Return, from the data below, each line that contains the word "subsubsection".
─── DATASET EXTRACT ───
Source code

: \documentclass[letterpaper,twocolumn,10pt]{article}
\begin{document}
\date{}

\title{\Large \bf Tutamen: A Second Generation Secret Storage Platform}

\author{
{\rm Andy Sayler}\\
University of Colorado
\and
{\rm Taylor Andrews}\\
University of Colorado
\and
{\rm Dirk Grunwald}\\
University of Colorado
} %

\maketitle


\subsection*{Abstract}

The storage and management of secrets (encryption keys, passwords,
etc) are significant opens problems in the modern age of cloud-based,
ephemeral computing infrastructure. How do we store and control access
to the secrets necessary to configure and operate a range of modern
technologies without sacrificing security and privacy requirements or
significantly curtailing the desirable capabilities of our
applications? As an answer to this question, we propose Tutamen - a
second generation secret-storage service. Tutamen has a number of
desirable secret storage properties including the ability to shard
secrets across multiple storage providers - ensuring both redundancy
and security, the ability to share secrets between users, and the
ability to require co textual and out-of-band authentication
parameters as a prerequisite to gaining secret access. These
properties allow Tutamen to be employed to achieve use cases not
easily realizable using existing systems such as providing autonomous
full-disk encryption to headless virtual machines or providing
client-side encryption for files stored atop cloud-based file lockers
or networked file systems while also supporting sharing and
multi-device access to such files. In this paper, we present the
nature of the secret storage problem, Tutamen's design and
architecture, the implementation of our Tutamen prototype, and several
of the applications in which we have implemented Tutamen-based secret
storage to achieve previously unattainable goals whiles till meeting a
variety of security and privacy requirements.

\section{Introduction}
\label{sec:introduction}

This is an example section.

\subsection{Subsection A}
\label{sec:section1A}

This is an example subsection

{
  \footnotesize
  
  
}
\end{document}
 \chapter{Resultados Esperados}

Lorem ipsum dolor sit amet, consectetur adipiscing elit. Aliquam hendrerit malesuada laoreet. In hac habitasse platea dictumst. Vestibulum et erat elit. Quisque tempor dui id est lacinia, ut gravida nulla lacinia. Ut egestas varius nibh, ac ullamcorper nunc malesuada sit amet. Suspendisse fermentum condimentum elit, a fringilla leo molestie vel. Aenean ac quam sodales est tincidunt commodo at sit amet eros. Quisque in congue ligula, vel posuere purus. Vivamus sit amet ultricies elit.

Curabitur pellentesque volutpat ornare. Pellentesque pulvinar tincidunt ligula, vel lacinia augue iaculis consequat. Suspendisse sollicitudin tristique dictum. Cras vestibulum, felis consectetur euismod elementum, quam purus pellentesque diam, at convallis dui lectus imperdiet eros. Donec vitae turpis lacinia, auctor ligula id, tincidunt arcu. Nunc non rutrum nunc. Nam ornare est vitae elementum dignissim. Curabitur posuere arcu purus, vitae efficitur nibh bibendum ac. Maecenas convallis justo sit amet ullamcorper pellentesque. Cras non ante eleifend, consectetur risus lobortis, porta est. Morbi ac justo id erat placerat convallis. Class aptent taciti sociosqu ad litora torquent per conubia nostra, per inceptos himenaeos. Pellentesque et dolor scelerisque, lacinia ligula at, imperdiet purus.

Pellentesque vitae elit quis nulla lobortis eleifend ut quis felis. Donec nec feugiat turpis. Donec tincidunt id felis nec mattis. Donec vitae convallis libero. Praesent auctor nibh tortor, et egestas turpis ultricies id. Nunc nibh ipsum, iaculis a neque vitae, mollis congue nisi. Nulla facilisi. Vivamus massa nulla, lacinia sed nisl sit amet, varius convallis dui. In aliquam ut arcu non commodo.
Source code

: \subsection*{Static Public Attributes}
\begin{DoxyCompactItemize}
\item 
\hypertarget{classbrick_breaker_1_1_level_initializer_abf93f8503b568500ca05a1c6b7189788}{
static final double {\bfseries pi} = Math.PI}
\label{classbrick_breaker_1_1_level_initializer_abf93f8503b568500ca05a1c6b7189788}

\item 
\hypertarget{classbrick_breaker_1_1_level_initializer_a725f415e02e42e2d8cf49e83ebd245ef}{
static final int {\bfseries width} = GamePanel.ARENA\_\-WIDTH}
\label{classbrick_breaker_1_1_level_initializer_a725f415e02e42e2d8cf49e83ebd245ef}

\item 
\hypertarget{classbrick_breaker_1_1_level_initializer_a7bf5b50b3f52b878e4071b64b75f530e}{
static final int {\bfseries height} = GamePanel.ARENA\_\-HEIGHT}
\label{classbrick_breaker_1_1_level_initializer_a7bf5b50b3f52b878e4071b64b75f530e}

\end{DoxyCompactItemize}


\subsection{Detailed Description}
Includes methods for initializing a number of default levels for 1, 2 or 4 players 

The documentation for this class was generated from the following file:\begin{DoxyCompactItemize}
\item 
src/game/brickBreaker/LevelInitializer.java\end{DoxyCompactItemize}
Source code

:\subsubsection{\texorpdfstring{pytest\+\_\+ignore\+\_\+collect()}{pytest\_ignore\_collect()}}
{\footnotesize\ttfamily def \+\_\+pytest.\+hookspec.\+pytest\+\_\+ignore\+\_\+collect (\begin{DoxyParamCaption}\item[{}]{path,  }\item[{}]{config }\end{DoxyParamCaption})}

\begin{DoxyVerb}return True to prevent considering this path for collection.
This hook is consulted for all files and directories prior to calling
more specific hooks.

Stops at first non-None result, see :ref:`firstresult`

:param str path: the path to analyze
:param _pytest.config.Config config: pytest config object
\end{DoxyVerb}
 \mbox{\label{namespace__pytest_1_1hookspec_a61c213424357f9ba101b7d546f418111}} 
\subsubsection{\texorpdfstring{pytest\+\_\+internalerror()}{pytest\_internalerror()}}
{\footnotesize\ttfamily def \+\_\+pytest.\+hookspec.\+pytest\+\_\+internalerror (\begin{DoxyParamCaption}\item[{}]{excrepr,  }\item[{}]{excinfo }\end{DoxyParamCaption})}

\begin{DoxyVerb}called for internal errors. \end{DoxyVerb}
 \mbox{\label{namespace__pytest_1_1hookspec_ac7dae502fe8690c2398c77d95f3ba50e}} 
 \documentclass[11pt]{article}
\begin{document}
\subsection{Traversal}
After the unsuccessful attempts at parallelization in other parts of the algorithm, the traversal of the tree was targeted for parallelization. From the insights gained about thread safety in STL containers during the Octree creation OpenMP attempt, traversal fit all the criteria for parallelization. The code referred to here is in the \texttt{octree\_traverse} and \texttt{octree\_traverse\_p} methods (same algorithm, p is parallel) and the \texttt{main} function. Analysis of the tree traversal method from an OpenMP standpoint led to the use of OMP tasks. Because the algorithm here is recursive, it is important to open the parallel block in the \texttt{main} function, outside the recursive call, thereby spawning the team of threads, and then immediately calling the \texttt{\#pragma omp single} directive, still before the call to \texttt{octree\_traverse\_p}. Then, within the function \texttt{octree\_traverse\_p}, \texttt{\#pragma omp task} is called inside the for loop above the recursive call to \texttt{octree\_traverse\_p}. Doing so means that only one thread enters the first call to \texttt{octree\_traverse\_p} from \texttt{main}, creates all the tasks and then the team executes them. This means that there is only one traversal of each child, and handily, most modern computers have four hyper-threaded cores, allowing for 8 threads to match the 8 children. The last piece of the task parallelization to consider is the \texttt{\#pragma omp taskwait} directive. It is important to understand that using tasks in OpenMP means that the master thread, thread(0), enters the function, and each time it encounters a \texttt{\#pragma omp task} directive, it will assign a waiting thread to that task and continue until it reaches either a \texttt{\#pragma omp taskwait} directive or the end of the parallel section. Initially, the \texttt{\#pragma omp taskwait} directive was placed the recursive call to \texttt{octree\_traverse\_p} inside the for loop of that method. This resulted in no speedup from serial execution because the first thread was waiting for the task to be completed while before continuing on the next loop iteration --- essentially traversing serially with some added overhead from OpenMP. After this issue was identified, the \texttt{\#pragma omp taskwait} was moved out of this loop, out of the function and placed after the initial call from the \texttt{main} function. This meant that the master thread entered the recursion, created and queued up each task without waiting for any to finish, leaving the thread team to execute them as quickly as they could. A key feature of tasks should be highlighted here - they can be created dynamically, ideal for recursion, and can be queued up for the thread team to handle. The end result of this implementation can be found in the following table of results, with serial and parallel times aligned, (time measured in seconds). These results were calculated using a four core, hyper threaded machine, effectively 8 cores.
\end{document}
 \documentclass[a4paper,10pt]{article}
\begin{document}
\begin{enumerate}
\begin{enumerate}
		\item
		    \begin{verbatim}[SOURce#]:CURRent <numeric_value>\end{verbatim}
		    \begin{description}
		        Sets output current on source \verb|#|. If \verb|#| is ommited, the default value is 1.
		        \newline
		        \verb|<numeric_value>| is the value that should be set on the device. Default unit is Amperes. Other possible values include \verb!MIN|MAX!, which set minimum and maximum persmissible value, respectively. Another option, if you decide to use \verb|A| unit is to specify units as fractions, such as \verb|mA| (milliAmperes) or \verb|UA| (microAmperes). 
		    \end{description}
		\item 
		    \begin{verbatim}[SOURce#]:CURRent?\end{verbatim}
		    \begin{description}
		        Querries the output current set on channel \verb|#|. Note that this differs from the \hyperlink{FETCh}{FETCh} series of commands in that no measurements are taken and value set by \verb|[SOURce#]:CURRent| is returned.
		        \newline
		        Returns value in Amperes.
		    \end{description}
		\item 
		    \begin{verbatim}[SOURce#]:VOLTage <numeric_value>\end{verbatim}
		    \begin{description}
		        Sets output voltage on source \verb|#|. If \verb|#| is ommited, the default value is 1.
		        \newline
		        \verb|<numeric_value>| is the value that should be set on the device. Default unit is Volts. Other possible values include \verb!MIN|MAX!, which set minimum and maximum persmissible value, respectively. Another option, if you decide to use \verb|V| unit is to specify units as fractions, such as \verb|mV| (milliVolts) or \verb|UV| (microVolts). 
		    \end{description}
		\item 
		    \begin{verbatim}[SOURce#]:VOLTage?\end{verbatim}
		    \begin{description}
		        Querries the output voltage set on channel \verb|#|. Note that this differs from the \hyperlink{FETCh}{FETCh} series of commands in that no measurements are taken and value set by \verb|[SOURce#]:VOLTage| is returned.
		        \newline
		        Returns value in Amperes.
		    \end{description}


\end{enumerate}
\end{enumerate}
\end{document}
───
◆ **THE ANSWER**:
:\subsubsection{\texorpdfstring{pytest\+\_\+ignore\+\_\+collect()}{pytest\_ignore\_collect()}}
\subsubsection{\texorpdfstring{pytest\+\_\+internalerror()}{pytest\_internalerror()}}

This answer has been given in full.